When Kurchenko acquired the UMH Group, Fedorin, the then-chief editor of Forbes, released a blockbuster statement:

“I consider the sale of Forbes to be the end of the project in its current form. I am convinced that the buyer pursues one of three aims (or all three at once): to shut the journalists’ mouths before the presidential election, to whitewash his own reputation, and to use the publication to solve problems that have nothing to do with the media business.”

Fedorin announced in June he would quit in October, but ended up getting forced out in July, only a month after his public criticism. While Fedorin described his exodus as amicable, his departure prompted other journalists – including Musaeva and Akymenko – to quit. The new chief editor is Russian Mikhail Kotov.

Forbes undeterred

Representatives of global Forbes said they welcomed the June acquisition as bringing “new opportunity” to Forbes Ukraine.

Moreover, American Miguel Forbes, a fourth generation co-owner and top executive, now advises Kurchenko on “management and development of the media business and external activities” of VETEK, Kurchenko’s recently created holding, according to a statement on the VETEK website.
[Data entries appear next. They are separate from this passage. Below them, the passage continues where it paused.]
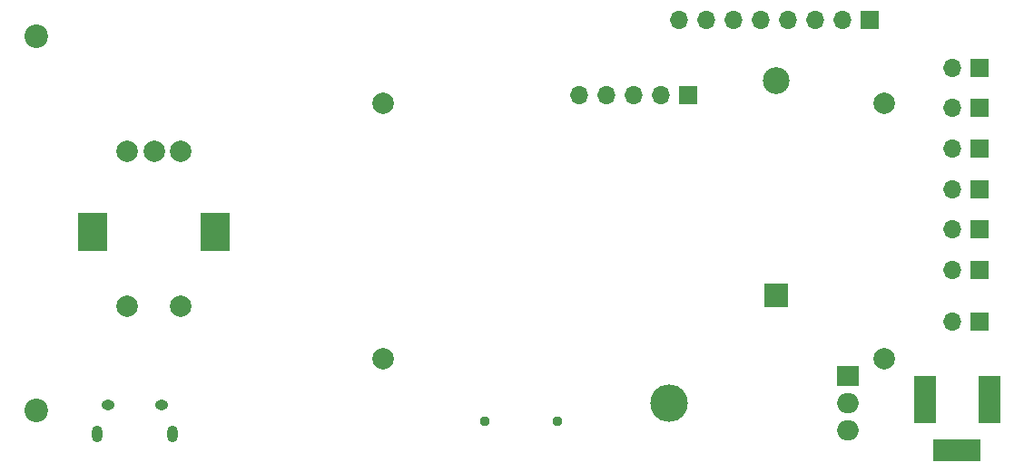
<source format=gbr>
%TF.GenerationSoftware,KiCad,Pcbnew,(5.1.8)-1*%
%TF.CreationDate,2021-03-10T15:17:51+00:00*%
%TF.ProjectId,Project_2_smaller,50726f6a-6563-4745-9f32-5f736d616c6c,rev?*%
%TF.SameCoordinates,Original*%
%TF.FileFunction,Soldermask,Bot*%
%TF.FilePolarity,Negative*%
%FSLAX46Y46*%
G04 Gerber Fmt 4.6, Leading zero omitted, Abs format (unit mm)*
G04 Created by KiCad (PCBNEW (5.1.8)-1) date 2021-03-10 15:17:51*
%MOMM*%
%LPD*%
G01*
G04 APERTURE LIST*
%ADD10C,2.200000*%
%ADD11O,1.000000X1.550000*%
%ADD12O,1.250000X0.950000*%
%ADD13R,4.500000X2.000000*%
%ADD14R,2.000000X4.500000*%
%ADD15O,1.700000X1.700000*%
%ADD16R,1.700000X1.700000*%
%ADD17C,2.000000*%
%ADD18C,0.950000*%
%ADD19R,2.170000X2.170000*%
%ADD20C,2.500000*%
%ADD21R,2.800000X3.600000*%
%ADD22O,3.500000X3.500000*%
%ADD23R,2.000000X1.905000*%
%ADD24O,2.000000X1.905000*%
G04 APERTURE END LIST*
D10*
%TO.C,REF\u002A\u002A*%
X107500000Y-135000000D03*
%TD*%
%TO.C,REF\u002A\u002A*%
X107500000Y-100000000D03*
%TD*%
D11*
%TO.C,J1*%
X120200000Y-137200000D03*
X113200000Y-137200000D03*
D12*
X114200000Y-134500000D03*
X119200000Y-134500000D03*
%TD*%
D13*
%TO.C,J2*%
X193400000Y-138700000D03*
D14*
X190400000Y-134000000D03*
X196400000Y-134000000D03*
%TD*%
D15*
%TO.C,J13*%
X158120000Y-105500000D03*
X160660000Y-105500000D03*
X163200000Y-105500000D03*
X165740000Y-105500000D03*
D16*
X168280000Y-105500000D03*
D17*
X139832000Y-106262000D03*
X186568000Y-106262000D03*
X186568000Y-130138000D03*
X139832000Y-130138000D03*
%TD*%
D18*
%TO.C,J3*%
X149300000Y-136000000D03*
X156100000Y-136000000D03*
%TD*%
D19*
%TO.C,BT1*%
X176500000Y-124200000D03*
D20*
X176500000Y-104200000D03*
%TD*%
D16*
%TO.C,J5*%
X185200000Y-98500000D03*
D15*
X182660000Y-98500000D03*
X180120000Y-98500000D03*
X177580000Y-98500000D03*
X175040000Y-98500000D03*
X172500000Y-98500000D03*
X169960000Y-98500000D03*
X167420000Y-98500000D03*
%TD*%
D16*
%TO.C,J6*%
X195500000Y-126700000D03*
D15*
X192960000Y-126700000D03*
%TD*%
D16*
%TO.C,J7*%
X195500000Y-121900000D03*
D15*
X192960000Y-121900000D03*
%TD*%
%TO.C,J8*%
X192960000Y-118100000D03*
D16*
X195500000Y-118100000D03*
%TD*%
%TO.C,J9*%
X195500000Y-114300000D03*
D15*
X192960000Y-114300000D03*
%TD*%
D16*
%TO.C,J10*%
X195500000Y-110500000D03*
D15*
X192960000Y-110500000D03*
%TD*%
%TO.C,J11*%
X192960000Y-106700000D03*
D16*
X195500000Y-106700000D03*
%TD*%
D15*
%TO.C,J12*%
X192960000Y-103000000D03*
D16*
X195500000Y-103000000D03*
%TD*%
D17*
%TO.C,S1*%
X121000000Y-110800000D03*
X118500000Y-110800000D03*
X116000000Y-110800000D03*
X121000000Y-125300000D03*
X116000000Y-125300000D03*
D21*
X124200000Y-118300000D03*
X112800000Y-118300000D03*
%TD*%
D22*
%TO.C,U2*%
X166540000Y-134340000D03*
D23*
X183200000Y-131800000D03*
D24*
X183200000Y-134340000D03*
X183200000Y-136880000D03*
%TD*%
M02*

</source>
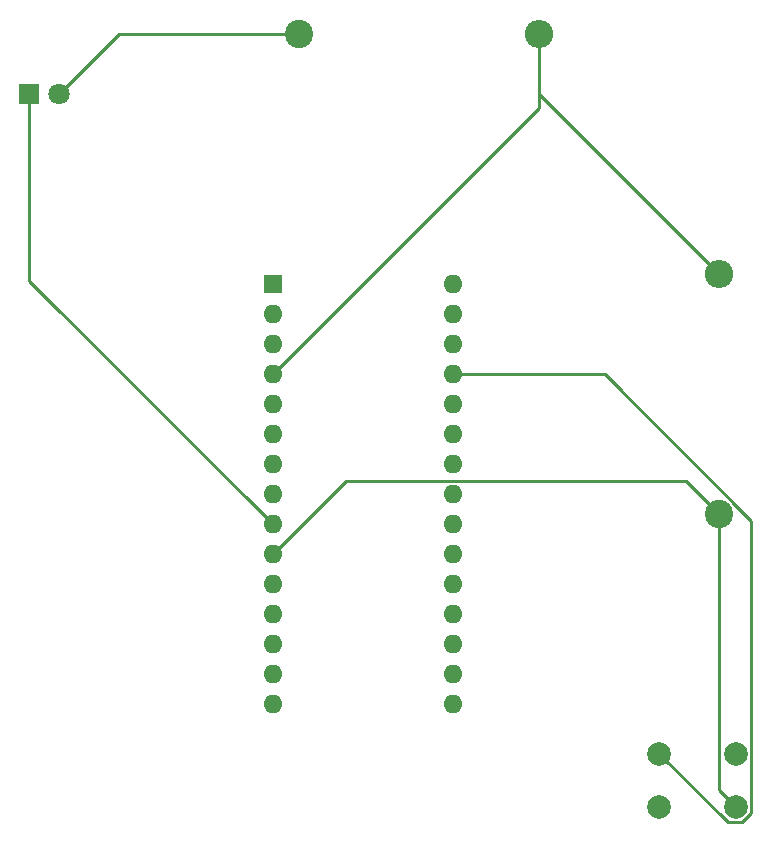
<source format=gbr>
%TF.GenerationSoftware,KiCad,Pcbnew,(7.0.0-0)*%
%TF.CreationDate,2023-02-25T08:41:13-08:00*%
%TF.ProjectId,Intro Projct,496e7472-6f20-4507-926f-6a63742e6b69,rev?*%
%TF.SameCoordinates,Original*%
%TF.FileFunction,Copper,L1,Top*%
%TF.FilePolarity,Positive*%
%FSLAX46Y46*%
G04 Gerber Fmt 4.6, Leading zero omitted, Abs format (unit mm)*
G04 Created by KiCad (PCBNEW (7.0.0-0)) date 2023-02-25 08:41:13*
%MOMM*%
%LPD*%
G01*
G04 APERTURE LIST*
%TA.AperFunction,ComponentPad*%
%ADD10C,2.000000*%
%TD*%
%TA.AperFunction,ComponentPad*%
%ADD11C,2.400000*%
%TD*%
%TA.AperFunction,ComponentPad*%
%ADD12O,2.400000X2.400000*%
%TD*%
%TA.AperFunction,ComponentPad*%
%ADD13R,1.800000X1.800000*%
%TD*%
%TA.AperFunction,ComponentPad*%
%ADD14C,1.800000*%
%TD*%
%TA.AperFunction,ComponentPad*%
%ADD15R,1.600000X1.600000*%
%TD*%
%TA.AperFunction,ComponentPad*%
%ADD16O,1.600000X1.600000*%
%TD*%
%TA.AperFunction,Conductor*%
%ADD17C,0.250000*%
%TD*%
G04 APERTURE END LIST*
D10*
%TO.P,SW1,1,1*%
%TO.N,Net-(A1-+5V)*%
X160020000Y-96520000D03*
X166520000Y-96520000D03*
%TO.P,SW1,2,2*%
%TO.N,Net-(A1-D7)*%
X160020000Y-101020000D03*
X166520000Y-101020000D03*
%TD*%
D11*
%TO.P,R2,1*%
%TO.N,Net-(D1-A)*%
X129540000Y-35560000D03*
D12*
%TO.P,R2,2*%
%TO.N,Net-(A1-GND-Pad4)*%
X149859999Y-35559999D03*
%TD*%
D11*
%TO.P,R1,1*%
%TO.N,Net-(A1-D7)*%
X165100000Y-76200000D03*
D12*
%TO.P,R1,2*%
%TO.N,Net-(A1-GND-Pad4)*%
X165099999Y-55879999D03*
%TD*%
D13*
%TO.P,D1,1,K*%
%TO.N,Net-(A1-D6)*%
X106679999Y-40639999D03*
D14*
%TO.P,D1,2,A*%
%TO.N,Net-(D1-A)*%
X109220000Y-40640000D03*
%TD*%
D15*
%TO.P,A1,1,D1/TX*%
%TO.N,unconnected-(A1-D1{slash}TX-Pad1)*%
X127309999Y-56789999D03*
D16*
%TO.P,A1,2,D0/RX*%
%TO.N,unconnected-(A1-D0{slash}RX-Pad2)*%
X127309999Y-59329999D03*
%TO.P,A1,3,~{RESET}*%
%TO.N,unconnected-(A1-~{RESET}-Pad3)*%
X127309999Y-61869999D03*
%TO.P,A1,4,GND*%
%TO.N,Net-(A1-GND-Pad4)*%
X127309999Y-64409999D03*
%TO.P,A1,5,D2*%
%TO.N,unconnected-(A1-D2-Pad5)*%
X127309999Y-66949999D03*
%TO.P,A1,6,D3*%
%TO.N,unconnected-(A1-D3-Pad6)*%
X127309999Y-69489999D03*
%TO.P,A1,7,D4*%
%TO.N,unconnected-(A1-D4-Pad7)*%
X127309999Y-72029999D03*
%TO.P,A1,8,D5*%
%TO.N,unconnected-(A1-D5-Pad8)*%
X127309999Y-74569999D03*
%TO.P,A1,9,D6*%
%TO.N,Net-(A1-D6)*%
X127309999Y-77109999D03*
%TO.P,A1,10,D7*%
%TO.N,Net-(A1-D7)*%
X127309999Y-79649999D03*
%TO.P,A1,11,D8*%
%TO.N,unconnected-(A1-D8-Pad11)*%
X127309999Y-82189999D03*
%TO.P,A1,12,D9*%
%TO.N,unconnected-(A1-D9-Pad12)*%
X127309999Y-84729999D03*
%TO.P,A1,13,D10*%
%TO.N,unconnected-(A1-D10-Pad13)*%
X127309999Y-87269999D03*
%TO.P,A1,14,D11*%
%TO.N,unconnected-(A1-D11-Pad14)*%
X127309999Y-89809999D03*
%TO.P,A1,15,D12*%
%TO.N,unconnected-(A1-D12-Pad15)*%
X127309999Y-92349999D03*
%TO.P,A1,16,D13*%
%TO.N,unconnected-(A1-D13-Pad16)*%
X142549999Y-92349999D03*
%TO.P,A1,17,3V3*%
%TO.N,unconnected-(A1-3V3-Pad17)*%
X142549999Y-89809999D03*
%TO.P,A1,18,AREF*%
%TO.N,unconnected-(A1-AREF-Pad18)*%
X142549999Y-87269999D03*
%TO.P,A1,19,A0*%
%TO.N,unconnected-(A1-A0-Pad19)*%
X142549999Y-84729999D03*
%TO.P,A1,20,A1*%
%TO.N,unconnected-(A1-A1-Pad20)*%
X142549999Y-82189999D03*
%TO.P,A1,21,A2*%
%TO.N,unconnected-(A1-A2-Pad21)*%
X142549999Y-79649999D03*
%TO.P,A1,22,A3*%
%TO.N,unconnected-(A1-A3-Pad22)*%
X142549999Y-77109999D03*
%TO.P,A1,23,A4*%
%TO.N,unconnected-(A1-A4-Pad23)*%
X142549999Y-74569999D03*
%TO.P,A1,24,A5*%
%TO.N,unconnected-(A1-A5-Pad24)*%
X142549999Y-72029999D03*
%TO.P,A1,25,A6*%
%TO.N,unconnected-(A1-A6-Pad25)*%
X142549999Y-69489999D03*
%TO.P,A1,26,A7*%
%TO.N,unconnected-(A1-A7-Pad26)*%
X142549999Y-66949999D03*
%TO.P,A1,27,+5V*%
%TO.N,Net-(A1-+5V)*%
X142549999Y-64409999D03*
%TO.P,A1,28,~{RESET}*%
%TO.N,unconnected-(A1-~{RESET}-Pad28)*%
X142549999Y-61869999D03*
%TO.P,A1,29,GND*%
%TO.N,unconnected-(A1-GND-Pad29)*%
X142549999Y-59329999D03*
%TO.P,A1,30,VIN*%
%TO.N,unconnected-(A1-VIN-Pad30)*%
X142549999Y-56789999D03*
%TD*%
D17*
%TO.N,Net-(A1-GND-Pad4)*%
X152400000Y-43180000D02*
X149860000Y-40640000D01*
X165100000Y-55880000D02*
X152400000Y-43180000D01*
X127310000Y-64410000D02*
X149860000Y-41860000D01*
X149860000Y-41860000D02*
X149860000Y-35560000D01*
%TO.N,Net-(D1-A)*%
X109220000Y-40640000D02*
X114300000Y-35560000D01*
X114300000Y-35560000D02*
X129540000Y-35560000D01*
%TO.N,Net-(A1-D6)*%
X127310000Y-77110000D02*
X106680000Y-56480000D01*
X106680000Y-56480000D02*
X106680000Y-40640000D01*
%TO.N,Net-(A1-+5V)*%
X142550000Y-64410000D02*
X155466676Y-64410000D01*
X167845000Y-101568833D02*
X167068833Y-102345000D01*
X155466676Y-64410000D02*
X167845000Y-76788324D01*
X167845000Y-76788324D02*
X167845000Y-101568833D01*
X167068833Y-102345000D02*
X165845000Y-102345000D01*
X165845000Y-102345000D02*
X160020000Y-96520000D01*
%TO.N,Net-(A1-D7)*%
X165100000Y-76200000D02*
X165100000Y-99600000D01*
X165100000Y-99600000D02*
X166520000Y-101020000D01*
X127310000Y-79650000D02*
X133515000Y-73445000D01*
X133515000Y-73445000D02*
X162345000Y-73445000D01*
X162345000Y-73445000D02*
X165100000Y-76200000D01*
%TD*%
M02*

</source>
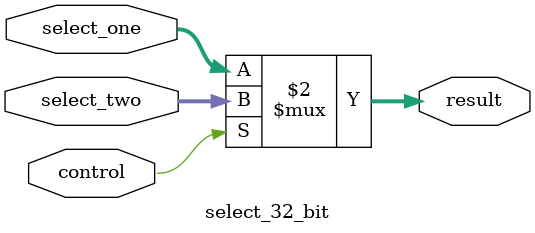
<source format=v>
`timescale 1ns / 1ps


module select_32_bit(
    input control,
    input [31:0] select_one,
    input [31:0] select_two,
    output [31:0] result
    );

    assign result = (control == 1'b0 ? select_one : select_two);
endmodule

</source>
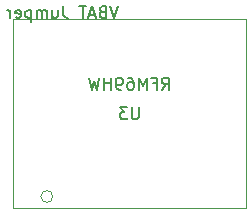
<source format=gbr>
G04 #@! TF.GenerationSoftware,KiCad,Pcbnew,6.0.0-rc1-unknown-a6325aa~66~ubuntu18.04.1*
G04 #@! TF.CreationDate,2018-09-06T22:08:46+02:00*
G04 #@! TF.ProjectId,STM32_Sensor_V4,53544D33325F53656E736F725F56342E,rev?*
G04 #@! TF.SameCoordinates,Original*
G04 #@! TF.FileFunction,Other,Fab,Bot*
%FSLAX46Y46*%
G04 Gerber Fmt 4.6, Leading zero omitted, Abs format (unit mm)*
G04 Created by KiCad (PCBNEW 6.0.0-rc1-unknown-a6325aa~66~ubuntu18.04.1) date Thu Sep  6 22:08:46 2018*
%MOMM*%
%LPD*%
G01*
G04 APERTURE LIST*
%ADD10C,0.100000*%
%ADD11C,0.150000*%
G04 APERTURE END LIST*
D10*
G04 #@! TO.C,U3*
X136990000Y-107540000D02*
G75*
G03X136990000Y-107540000I-500000J0D01*
G01*
X133640000Y-108540000D02*
X153340000Y-108540000D01*
X153340000Y-108540000D02*
X153340000Y-92540000D01*
X153340000Y-92540000D02*
X133640000Y-92540000D01*
X133640000Y-92540000D02*
X133640000Y-108540000D01*
G04 #@! TD*
G04 #@! TO.C,U3*
D11*
X146228095Y-98492380D02*
X146561428Y-98016190D01*
X146799523Y-98492380D02*
X146799523Y-97492380D01*
X146418571Y-97492380D01*
X146323333Y-97540000D01*
X146275714Y-97587619D01*
X146228095Y-97682857D01*
X146228095Y-97825714D01*
X146275714Y-97920952D01*
X146323333Y-97968571D01*
X146418571Y-98016190D01*
X146799523Y-98016190D01*
X145466190Y-97968571D02*
X145799523Y-97968571D01*
X145799523Y-98492380D02*
X145799523Y-97492380D01*
X145323333Y-97492380D01*
X144942380Y-98492380D02*
X144942380Y-97492380D01*
X144609047Y-98206666D01*
X144275714Y-97492380D01*
X144275714Y-98492380D01*
X143370952Y-97492380D02*
X143561428Y-97492380D01*
X143656666Y-97540000D01*
X143704285Y-97587619D01*
X143799523Y-97730476D01*
X143847142Y-97920952D01*
X143847142Y-98301904D01*
X143799523Y-98397142D01*
X143751904Y-98444761D01*
X143656666Y-98492380D01*
X143466190Y-98492380D01*
X143370952Y-98444761D01*
X143323333Y-98397142D01*
X143275714Y-98301904D01*
X143275714Y-98063809D01*
X143323333Y-97968571D01*
X143370952Y-97920952D01*
X143466190Y-97873333D01*
X143656666Y-97873333D01*
X143751904Y-97920952D01*
X143799523Y-97968571D01*
X143847142Y-98063809D01*
X142799523Y-98492380D02*
X142609047Y-98492380D01*
X142513809Y-98444761D01*
X142466190Y-98397142D01*
X142370952Y-98254285D01*
X142323333Y-98063809D01*
X142323333Y-97682857D01*
X142370952Y-97587619D01*
X142418571Y-97540000D01*
X142513809Y-97492380D01*
X142704285Y-97492380D01*
X142799523Y-97540000D01*
X142847142Y-97587619D01*
X142894761Y-97682857D01*
X142894761Y-97920952D01*
X142847142Y-98016190D01*
X142799523Y-98063809D01*
X142704285Y-98111428D01*
X142513809Y-98111428D01*
X142418571Y-98063809D01*
X142370952Y-98016190D01*
X142323333Y-97920952D01*
X141894761Y-98492380D02*
X141894761Y-97492380D01*
X141894761Y-97968571D02*
X141323333Y-97968571D01*
X141323333Y-98492380D02*
X141323333Y-97492380D01*
X140942380Y-97492380D02*
X140704285Y-98492380D01*
X140513809Y-97778095D01*
X140323333Y-98492380D01*
X140085238Y-97492380D01*
X144251904Y-99992380D02*
X144251904Y-100801904D01*
X144204285Y-100897142D01*
X144156666Y-100944761D01*
X144061428Y-100992380D01*
X143870952Y-100992380D01*
X143775714Y-100944761D01*
X143728095Y-100897142D01*
X143680476Y-100801904D01*
X143680476Y-99992380D01*
X143299523Y-99992380D02*
X142680476Y-99992380D01*
X143013809Y-100373333D01*
X142870952Y-100373333D01*
X142775714Y-100420952D01*
X142728095Y-100468571D01*
X142680476Y-100563809D01*
X142680476Y-100801904D01*
X142728095Y-100897142D01*
X142775714Y-100944761D01*
X142870952Y-100992380D01*
X143156666Y-100992380D01*
X143251904Y-100944761D01*
X143299523Y-100897142D01*
G04 #@! TO.C,JP1*
X142534285Y-91422380D02*
X142200952Y-92422380D01*
X141867619Y-91422380D01*
X141200952Y-91898571D02*
X141058095Y-91946190D01*
X141010476Y-91993809D01*
X140962857Y-92089047D01*
X140962857Y-92231904D01*
X141010476Y-92327142D01*
X141058095Y-92374761D01*
X141153333Y-92422380D01*
X141534285Y-92422380D01*
X141534285Y-91422380D01*
X141200952Y-91422380D01*
X141105714Y-91470000D01*
X141058095Y-91517619D01*
X141010476Y-91612857D01*
X141010476Y-91708095D01*
X141058095Y-91803333D01*
X141105714Y-91850952D01*
X141200952Y-91898571D01*
X141534285Y-91898571D01*
X140581904Y-92136666D02*
X140105714Y-92136666D01*
X140677142Y-92422380D02*
X140343809Y-91422380D01*
X140010476Y-92422380D01*
X139820000Y-91422380D02*
X139248571Y-91422380D01*
X139534285Y-92422380D02*
X139534285Y-91422380D01*
X137867619Y-91422380D02*
X137867619Y-92136666D01*
X137915238Y-92279523D01*
X138010476Y-92374761D01*
X138153333Y-92422380D01*
X138248571Y-92422380D01*
X136962857Y-91755714D02*
X136962857Y-92422380D01*
X137391428Y-91755714D02*
X137391428Y-92279523D01*
X137343809Y-92374761D01*
X137248571Y-92422380D01*
X137105714Y-92422380D01*
X137010476Y-92374761D01*
X136962857Y-92327142D01*
X136486666Y-92422380D02*
X136486666Y-91755714D01*
X136486666Y-91850952D02*
X136439047Y-91803333D01*
X136343809Y-91755714D01*
X136200952Y-91755714D01*
X136105714Y-91803333D01*
X136058095Y-91898571D01*
X136058095Y-92422380D01*
X136058095Y-91898571D02*
X136010476Y-91803333D01*
X135915238Y-91755714D01*
X135772380Y-91755714D01*
X135677142Y-91803333D01*
X135629523Y-91898571D01*
X135629523Y-92422380D01*
X135153333Y-91755714D02*
X135153333Y-92755714D01*
X135153333Y-91803333D02*
X135058095Y-91755714D01*
X134867619Y-91755714D01*
X134772380Y-91803333D01*
X134724761Y-91850952D01*
X134677142Y-91946190D01*
X134677142Y-92231904D01*
X134724761Y-92327142D01*
X134772380Y-92374761D01*
X134867619Y-92422380D01*
X135058095Y-92422380D01*
X135153333Y-92374761D01*
X133867619Y-92374761D02*
X133962857Y-92422380D01*
X134153333Y-92422380D01*
X134248571Y-92374761D01*
X134296190Y-92279523D01*
X134296190Y-91898571D01*
X134248571Y-91803333D01*
X134153333Y-91755714D01*
X133962857Y-91755714D01*
X133867619Y-91803333D01*
X133820000Y-91898571D01*
X133820000Y-91993809D01*
X134296190Y-92089047D01*
X133391428Y-92422380D02*
X133391428Y-91755714D01*
X133391428Y-91946190D02*
X133343809Y-91850952D01*
X133296190Y-91803333D01*
X133200952Y-91755714D01*
X133105714Y-91755714D01*
G04 #@! TD*
M02*

</source>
Forbes declined to answer questions about advising Kurchenko for this article. He oversees business development and the company’s expansion into financial services via the Forbes Family Trust and the Forbes Private Capital Group. “Globally, Forbes’ mission is to seek outstanding business partners with the same values and integrity that Forbes embraces,” the company said in written comments to the Organized Crime and Corruption Reporting Project, a Kyiv Post partner.

Forbes also maintains that editorial independence remains its primary focus. “Any breach of Forbes’ editorial standards is grounds for termination of the license,” the company said. Forbes attempted to deliver the same messages to Forbes Ukraine journalists at a staff meeting in July, but his effort was described by Fedorin as “pathetic.”

Musaeva called Forbes “the worst motivator imaginable” after he publicly questioned the motives behind the original November investigation into Kurchenko and suggested journalists were victims of rival business interests.

A big prize

There’s little doubt that acquisition of UMH and the Forbes brand is a big prize.

“On the eve of the 2015 campaign we’re seeing a concentration of media resources for those in power,” says Oleksiy Haran, a political sciences professor for Kyiv-Mohyla Academy, a leading Ukrainian university. Haran says that Kurchenko needs the media conglomerate to “advance his business interests and support the political interests before the campaign of 2015.”

In 2012, United Media Holding posted a $16.3 million net profit, making it one of the few profitable media ventures in Ukraine. Part of its success came through a business strategy to venture into the larger Russian-language market, improve its retail network and acquire licenses for famous international brands such as Vogue.

The company’s websites reached half of Ukrainian Internet users, according to the May figures by Gemius, a company specializing in online research in Eastern and Central Europe. Its print titles reach 45 percent of Ukraine’s offline readership, according to MMI Ukraine, a marketing and media index produced by TNS Ukraine, a market research company.

How many of these readers will stay with Forbes, Korrespondent or any of the other popular titles remains to be seen – and may depend on whether the journalists have true editorial independence or become mouthpieces for another rich businessman.